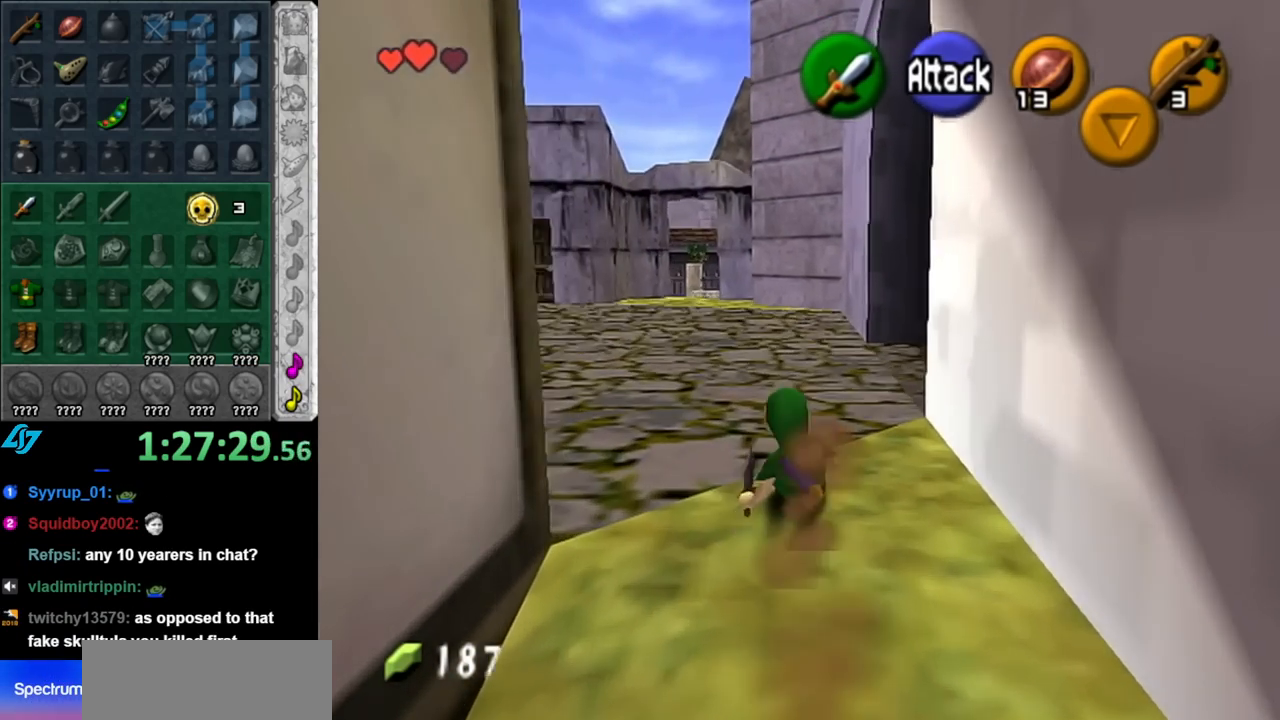
{"buttons": [], "left_stick": "up-right", "right_stick": "center", "events": [[67, "left_stick", "up-right"], [250, "A", "down"], [400, "A", "up"]]}
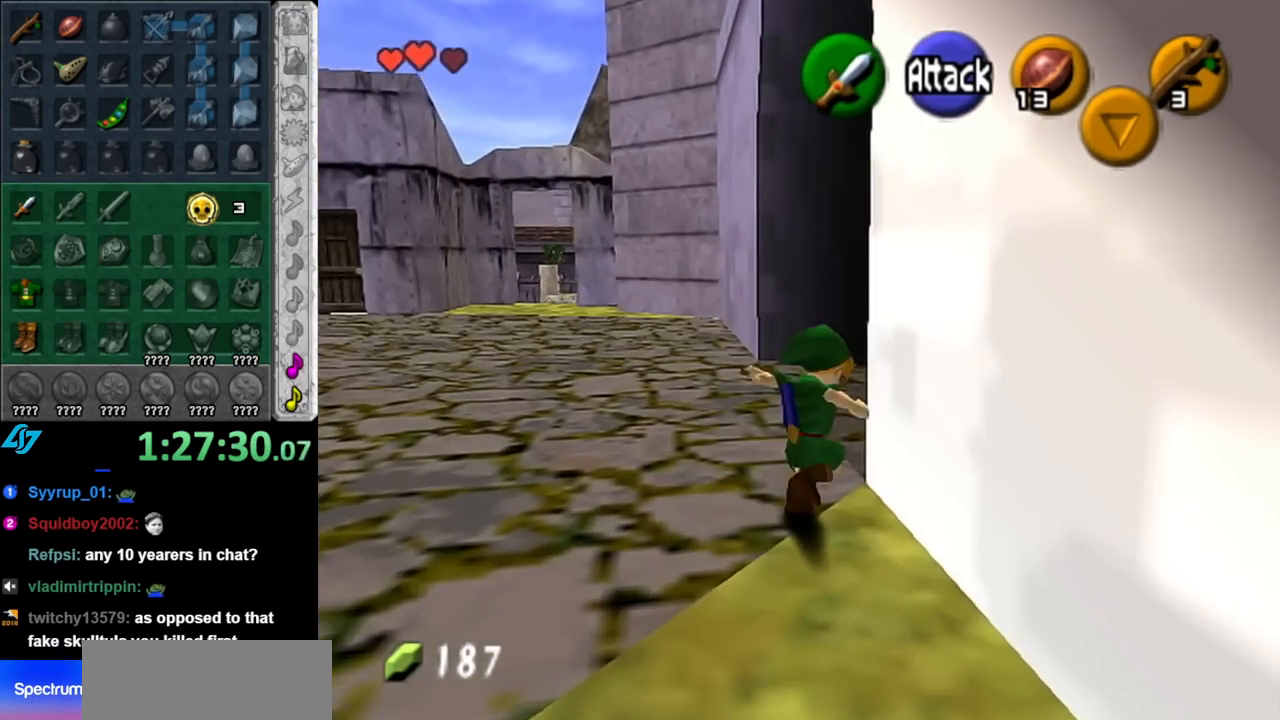
{"buttons": [], "left_stick": "up-right", "right_stick": "center", "events": []}
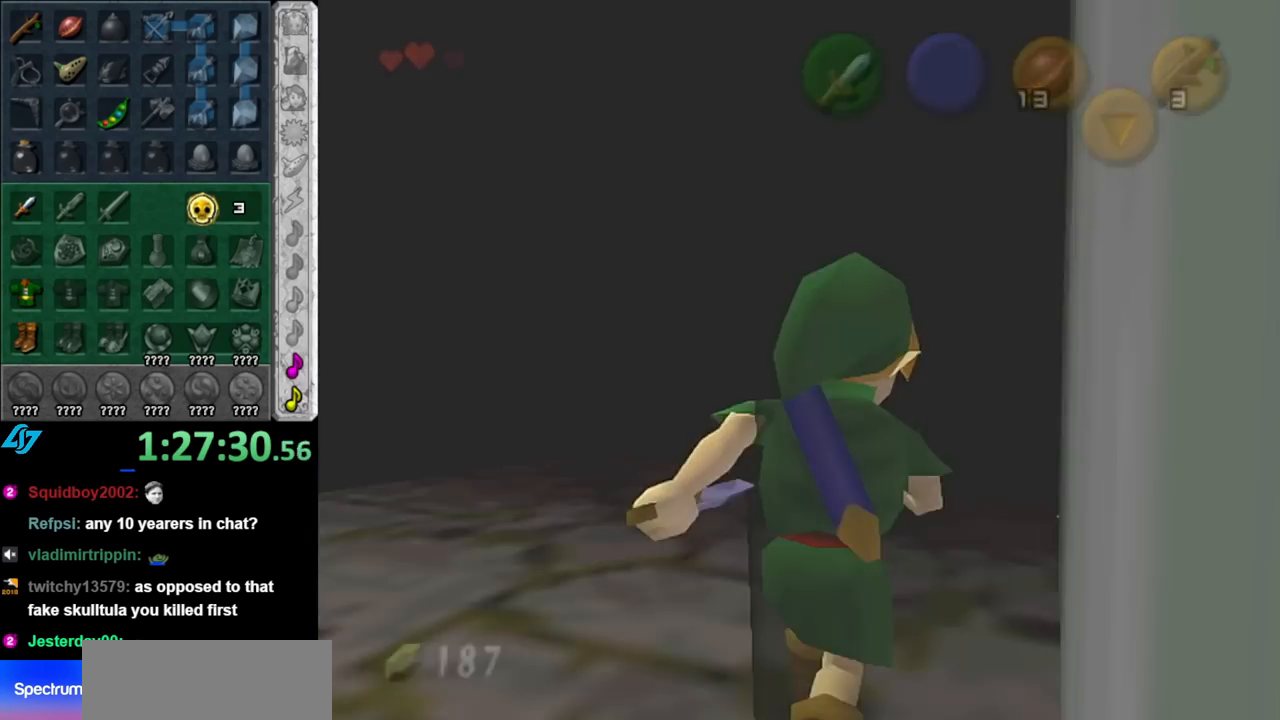
{"buttons": [], "left_stick": "center", "right_stick": "center", "events": [[150, "left_stick", "up"], [400, "left_stick", "center"]]}
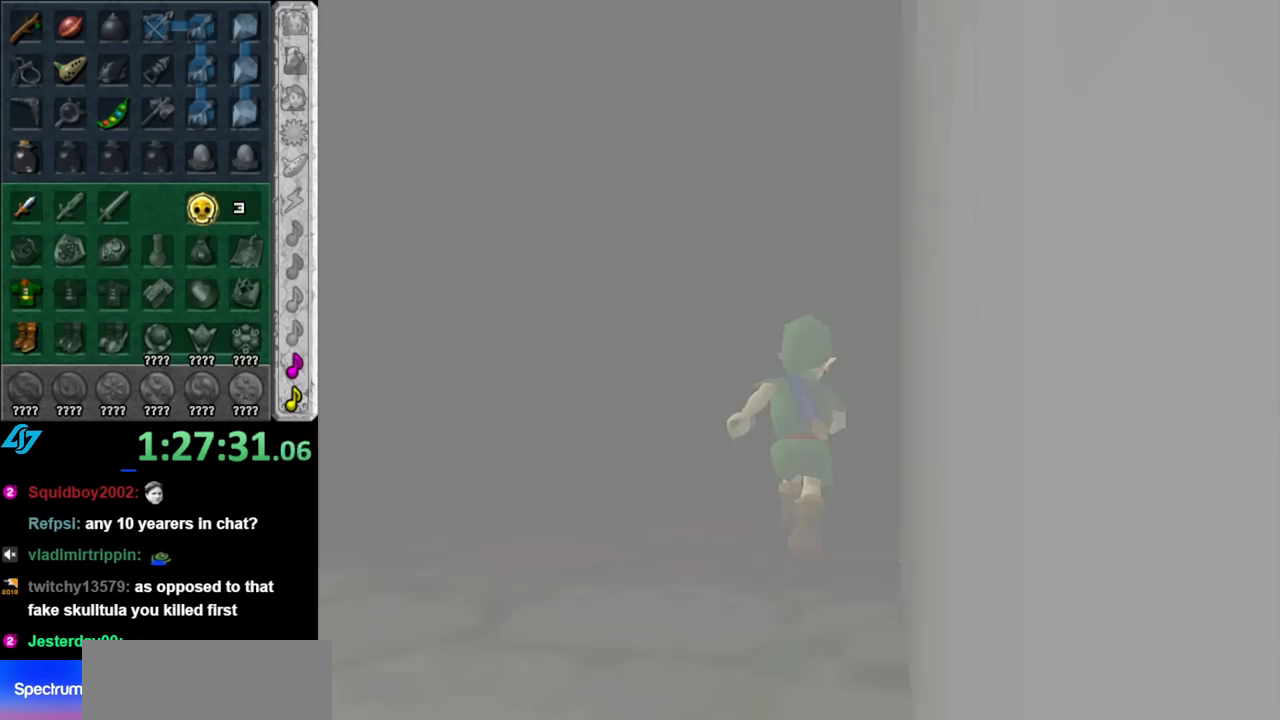
{"buttons": [], "left_stick": "center", "right_stick": "center", "events": []}
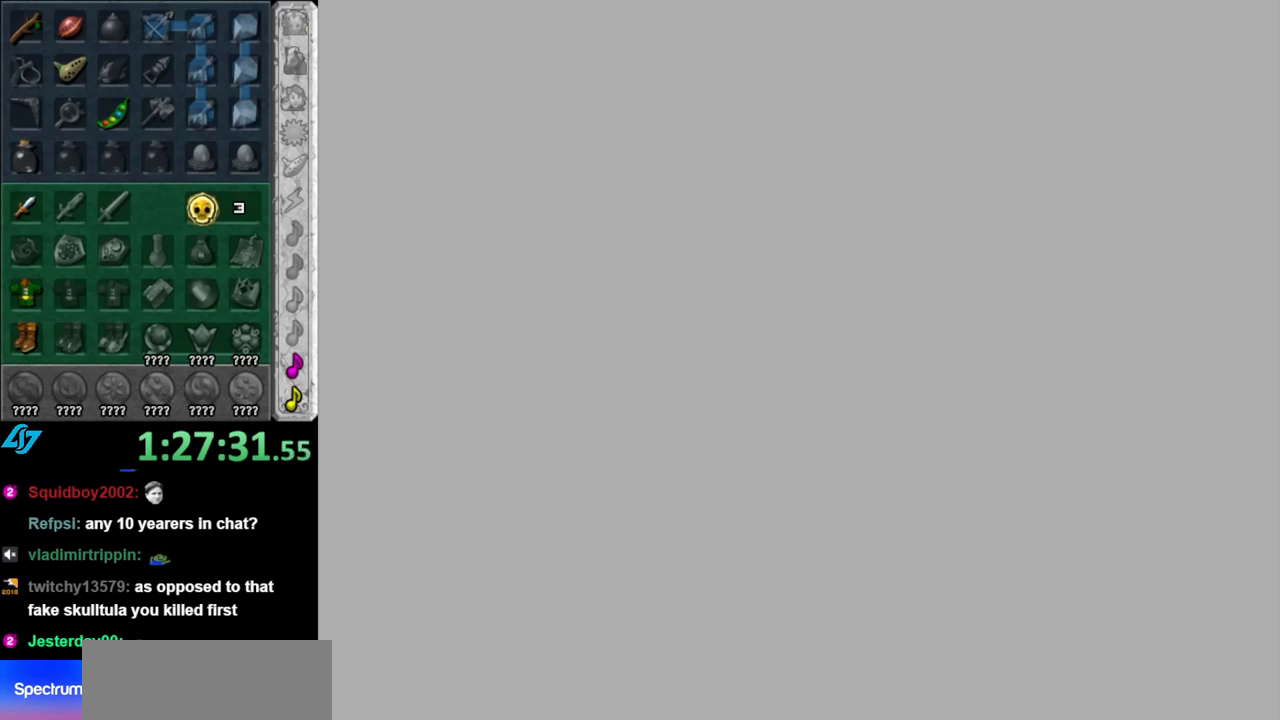
{"buttons": [], "left_stick": "center", "right_stick": "center", "events": []}
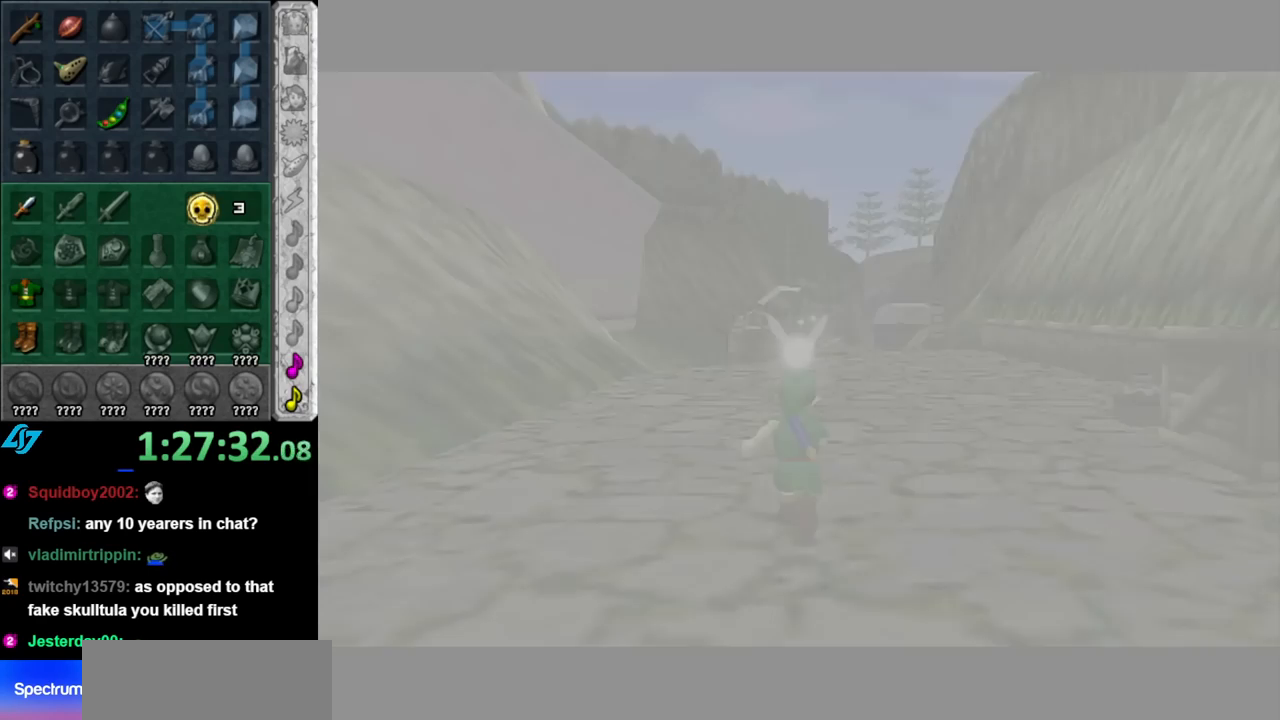
{"buttons": [], "left_stick": "center", "right_stick": "center", "events": []}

---

Directions — The whole listing must come back verbatim, with no pictures included.

Response to the exercise —
{"buttons": [], "left_stick": "up-right", "right_stick": "center", "events": [[67, "left_stick", "up-right"], [250, "A", "down"], [400, "A", "up"]]}
{"buttons": [], "left_stick": "up-right", "right_stick": "center", "events": []}
{"buttons": [], "left_stick": "center", "right_stick": "center", "events": [[150, "left_stick", "up"], [400, "left_stick", "center"]]}
{"buttons": [], "left_stick": "center", "right_stick": "center", "events": []}
{"buttons": [], "left_stick": "center", "right_stick": "center", "events": []}
{"buttons": [], "left_stick": "center", "right_stick": "center", "events": []}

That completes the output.